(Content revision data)
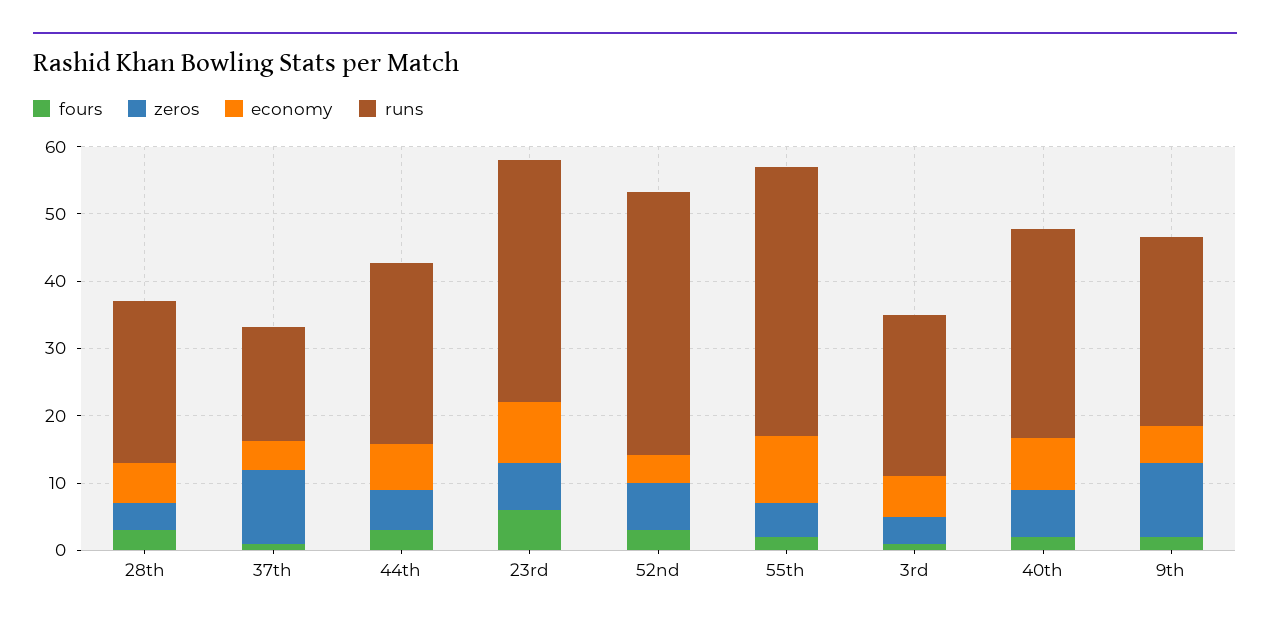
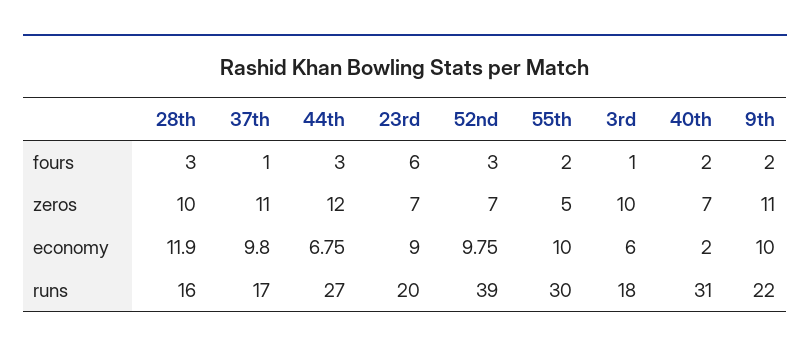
  {
    "fours": {
      "28th": 3,
      "37th": 1,
      "44th": 3,
      "23rd": 6,
      "52nd": 3,
      "55th": 2,
      "3rd": 1,
      "40th": 2,
      "9th": 2
    },
    "zeros": {
-     "28th": 4,
+     "28th": 10,
      "37th": 11,
-     "44th": 6,
+     "44th": 12,
      "23rd": 7,
      "52nd": 7,
      "55th": 5,
-     "3rd": 4,
+     "3rd": 10,
      "40th": 7,
      "9th": 11
    },
    "economy": {
-     "28th": 6,
+     "28th": 11.9,
-     "37th": 4,
+     "37th": 9.8,
      "44th": 6.75,
      "23rd": 9,
-     "52nd": 4,
+     "52nd": 9.75,
      "55th": 10,
      "3rd": 6,
-     "40th": 8,
+     "40th": 2,
-     "9th": 6
+     "9th": 10
    },
    "runs": {
-     "28th": 24,
+     "28th": 16,
      "37th": 17,
      "44th": 27,
-     "23rd": 36,
+     "23rd": 20,
      "52nd": 39,
-     "55th": 40,
+     "55th": 30,
-     "3rd": 24,
+     "3rd": 18,
      "40th": 31,
-     "9th": 28
+     "9th": 22
    }
  }

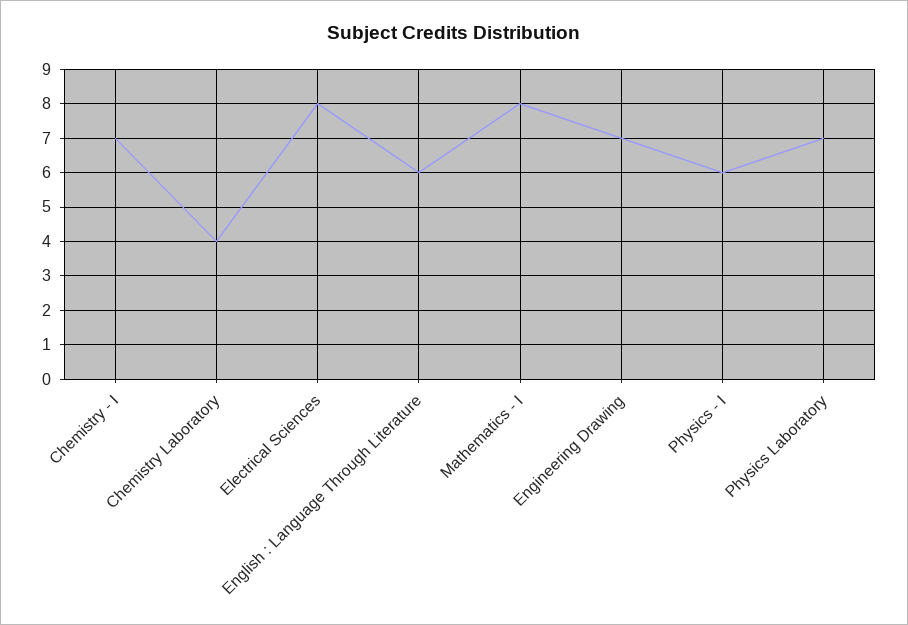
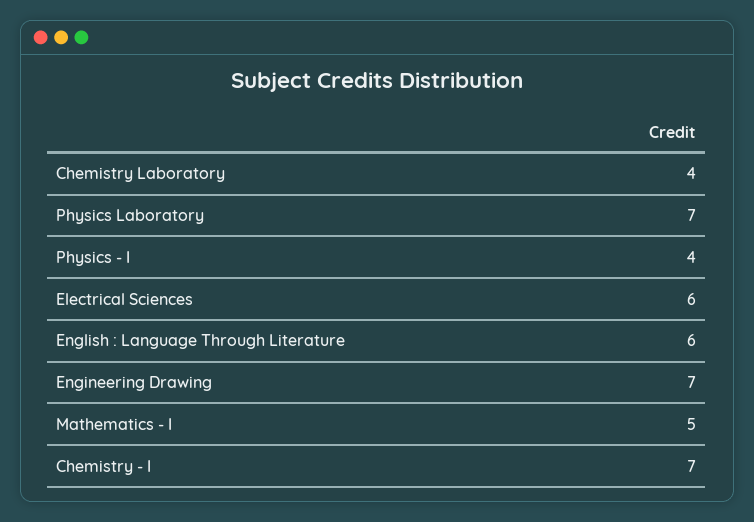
  {
    "Chemistry - I": 7,
    "Chemistry Laboratory": 4,
-   "Electrical Sciences": 8,
+   "Electrical Sciences": 6,
    "English : Language Through Literature": 6,
-   "Mathematics - I": 8,
+   "Mathematics - I": 5,
    "Engineering Drawing": 7,
-   "Physics - I": 6,
+   "Physics - I": 4,
    "Physics Laboratory": 7
  }

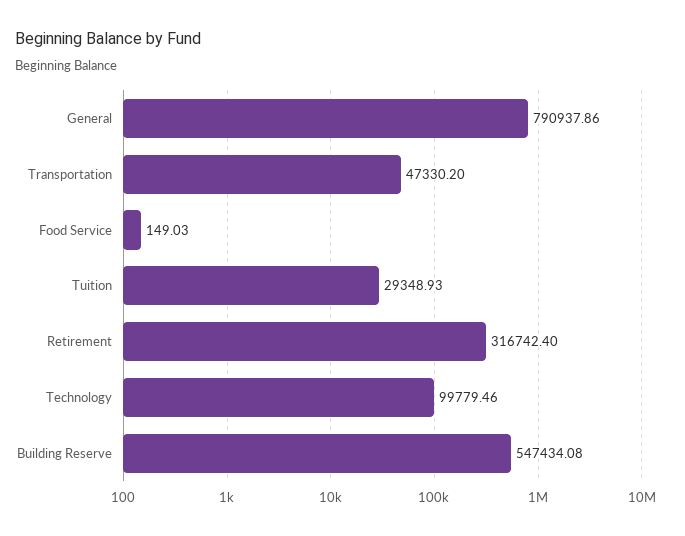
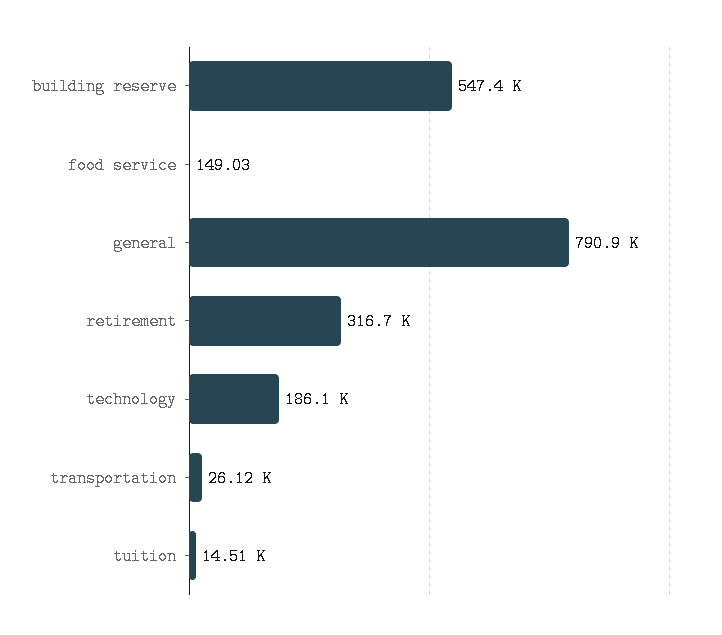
  {
    "General": 790937.86,
-   "Transportation": 47330.2,
+   "Transportation": 26120,
    "Food Service": 149.03,
-   "Tuition": 29348.93,
+   "Tuition": 14510,
    "Retirement": 316742.4,
-   "Technology": 99779.46,
+   "Technology": 186100,
    "Building Reserve": 547434.08
  }

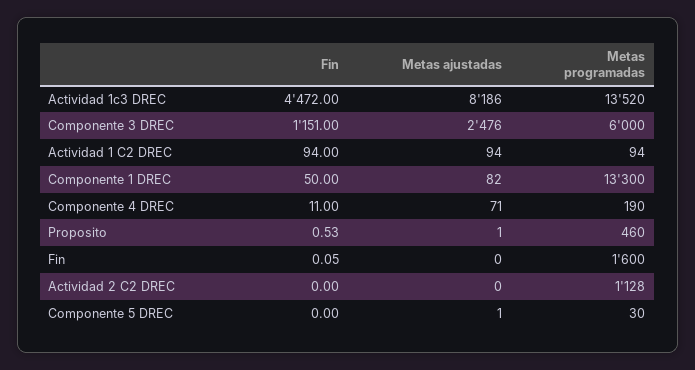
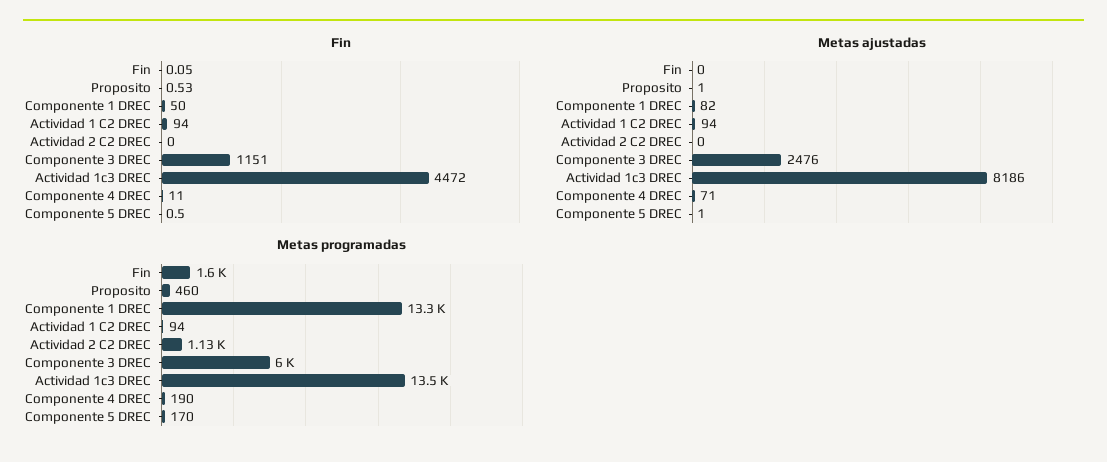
  {
    "Fin": {
      "Actividad 1c3 DREC": 4472,
      "Componente 3 DREC": 1151,
      "Actividad 1 C2 DREC": 94,
      "Componente 1 DREC": 50,
      "Componente 4 DREC": 11,
      "Proposito": 0.53,
      "Fin": 0.05,
      "Actividad 2 C2 DREC": 0,
-     "Componente 5 DREC": 0
+     "Componente 5 DREC": 0.5
    },
    "Metas ajustadas": {
      "Actividad 1c3 DREC": 8186,
      "Componente 3 DREC": 2476,
      "Actividad 1 C2 DREC": 94,
      "Componente 1 DREC": 82,
      "Componente 4 DREC": 71,
      "Proposito": 1,
      "Fin": 0,
      "Actividad 2 C2 DREC": 0,
      "Componente 5 DREC": 1
    },
    "Metas programadas": {
      "Actividad 1c3 DREC": 13520,
      "Componente 3 DREC": 6000,
      "Actividad 1 C2 DREC": 94,
      "Componente 1 DREC": 13300,
      "Componente 4 DREC": 190,
      "Proposito": 460,
      "Fin": 1600,
      "Actividad 2 C2 DREC": 1128,
-     "Componente 5 DREC": 30
+     "Componente 5 DREC": 170
    }
  }

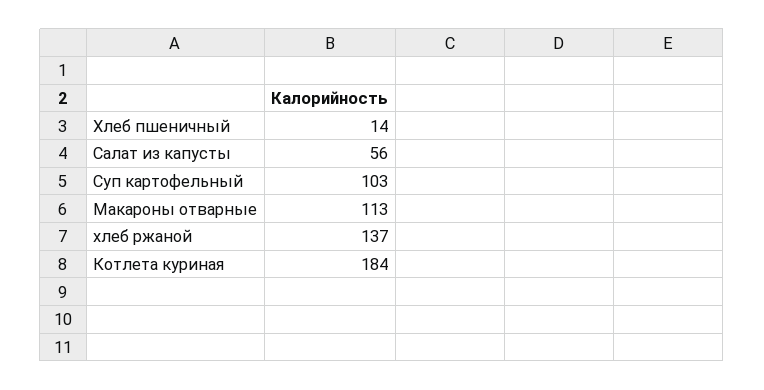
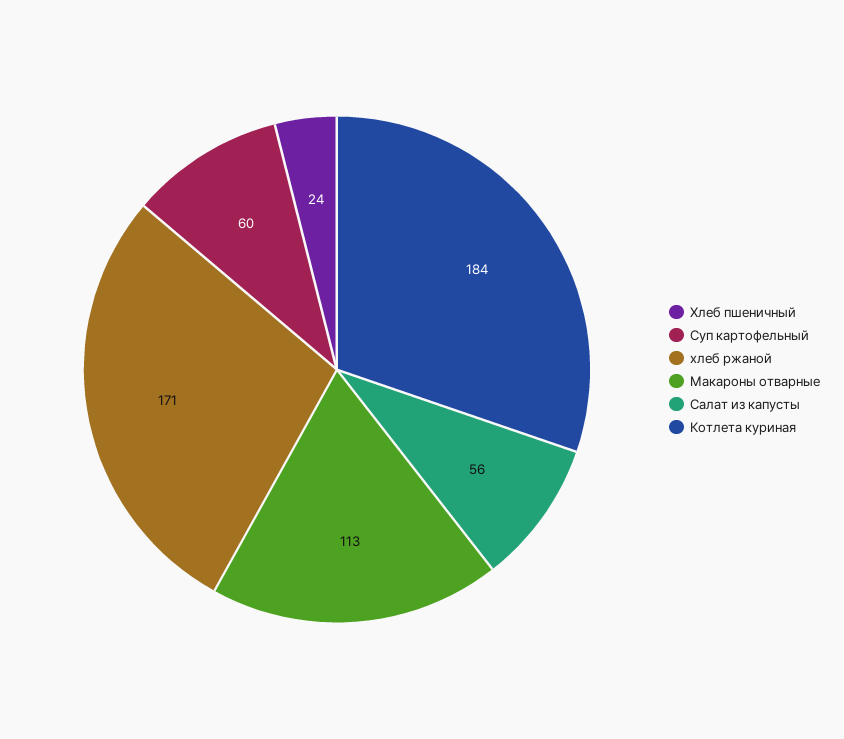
  {
-   "Хлеб пшеничный": 14,
+   "Хлеб пшеничный": 24,
    "Салат из капусты": 56,
-   "Суп картофельный": 103,
+   "Суп картофельный": 60,
    "Макароны отварные": 113,
-   "хлеб ржаной": 137,
+   "хлеб ржаной": 171,
    "Котлета куриная": 184
  }

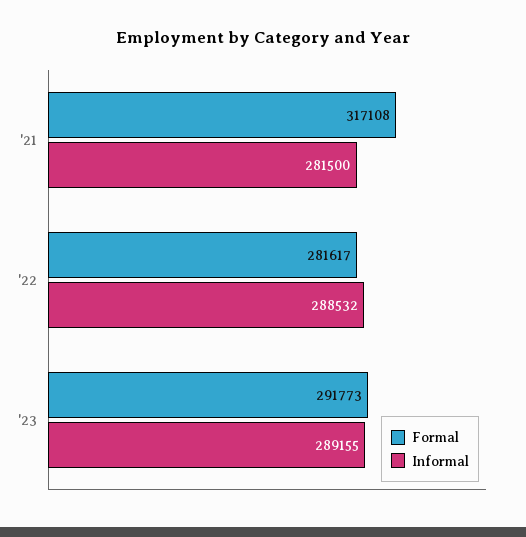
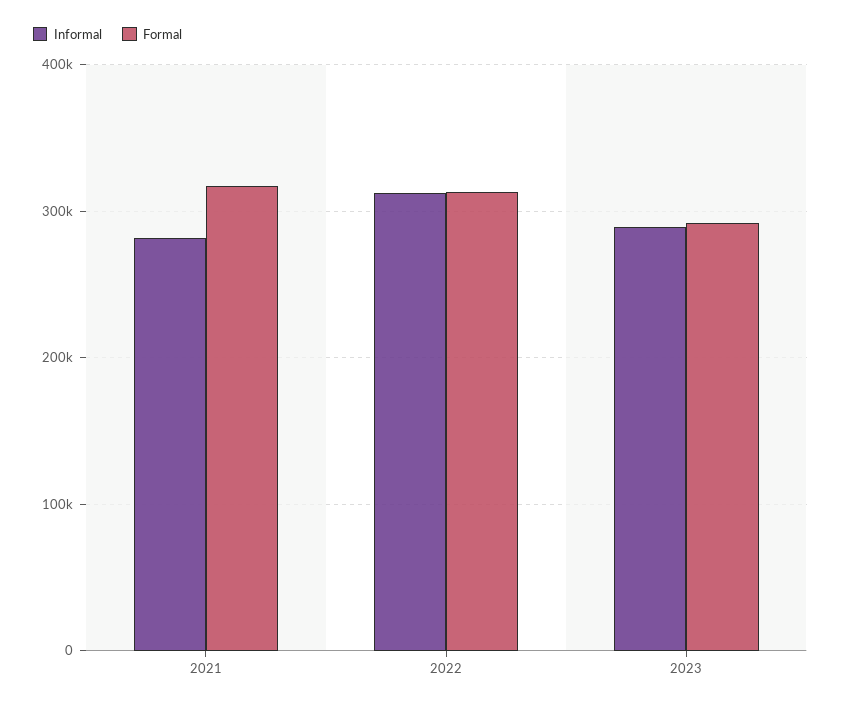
  {
    "Formal": {
      "'21": 317108,
-     "'22": 281617,
+     "'22": 310000,
      "'23": 291773
    },
    "Informal": {
      "'21": 281500,
-     "'22": 288532,
+     "'22": 310000,
      "'23": 289155
    }
  }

PROMPT: Where pictures sit among the data above, omit them, and output the rest exactly.

RESULT OF THE EXERCISE:
  {
    "fours": {
      "28th": 3,
      "37th": 1,
      "44th": 3,
      "23rd": 6,
      "52nd": 3,
      "55th": 2,
      "3rd": 1,
      "40th": 2,
      "9th": 2
    },
    "zeros": {
-     "28th": 4,
+     "28th": 10,
      "37th": 11,
-     "44th": 6,
+     "44th": 12,
      "23rd": 7,
      "52nd": 7,
      "55th": 5,
-     "3rd": 4,
+     "3rd": 10,
      "40th": 7,
      "9th": 11
    },
    "economy": {
-     "28th": 6,
+     "28th": 11.9,
-     "37th": 4,
+     "37th": 9.8,
      "44th": 6.75,
      "23rd": 9,
-     "52nd": 4,
+     "52nd": 9.75,
      "55th": 10,
      "3rd": 6,
-     "40th": 8,
+     "40th": 2,
-     "9th": 6
+     "9th": 10
    },
    "runs": {
-     "28th": 24,
+     "28th": 16,
      "37th": 17,
      "44th": 27,
-     "23rd": 36,
+     "23rd": 20,
      "52nd": 39,
-     "55th": 40,
+     "55th": 30,
-     "3rd": 24,
+     "3rd": 18,
      "40th": 31,
-     "9th": 28
+     "9th": 22
    }
  }

  {
    "Chemistry - I": 7,
    "Chemistry Laboratory": 4,
-   "Electrical Sciences": 8,
+   "Electrical Sciences": 6,
    "English : Language Through Literature": 6,
-   "Mathematics - I": 8,
+   "Mathematics - I": 5,
    "Engineering Drawing": 7,
-   "Physics - I": 6,
+   "Physics - I": 4,
    "Physics Laboratory": 7
  }

  {
    "General": 790937.86,
-   "Transportation": 47330.2,
+   "Transportation": 26120,
    "Food Service": 149.03,
-   "Tuition": 29348.93,
+   "Tuition": 14510,
    "Retirement": 316742.4,
-   "Technology": 99779.46,
+   "Technology": 186100,
    "Building Reserve": 547434.08
  }

  {
    "Fin": {
      "Actividad 1c3 DREC": 4472,
      "Componente 3 DREC": 1151,
      "Actividad 1 C2 DREC": 94,
      "Componente 1 DREC": 50,
      "Componente 4 DREC": 11,
      "Proposito": 0.53,
      "Fin": 0.05,
      "Actividad 2 C2 DREC": 0,
-     "Componente 5 DREC": 0
+     "Componente 5 DREC": 0.5
    },
    "Metas ajustadas": {
      "Actividad 1c3 DREC": 8186,
      "Componente 3 DREC": 2476,
      "Actividad 1 C2 DREC": 94,
      "Componente 1 DREC": 82,
      "Componente 4 DREC": 71,
      "Proposito": 1,
      "Fin": 0,
      "Actividad 2 C2 DREC": 0,
      "Componente 5 DREC": 1
    },
    "Metas programadas": {
      "Actividad 1c3 DREC": 13520,
      "Componente 3 DREC": 6000,
      "Actividad 1 C2 DREC": 94,
      "Componente 1 DREC": 13300,
      "Componente 4 DREC": 190,
      "Proposito": 460,
      "Fin": 1600,
      "Actividad 2 C2 DREC": 1128,
-     "Componente 5 DREC": 30
+     "Componente 5 DREC": 170
    }
  }

  {
-   "Хлеб пшеничный": 14,
+   "Хлеб пшеничный": 24,
    "Салат из капусты": 56,
-   "Суп картофельный": 103,
+   "Суп картофельный": 60,
    "Макароны отварные": 113,
-   "хлеб ржаной": 137,
+   "хлеб ржаной": 171,
    "Котлета куриная": 184
  }

  {
    "Formal": {
      "'21": 317108,
-     "'22": 281617,
+     "'22": 310000,
      "'23": 291773
    },
    "Informal": {
      "'21": 281500,
-     "'22": 288532,
+     "'22": 310000,
      "'23": 289155
    }
  }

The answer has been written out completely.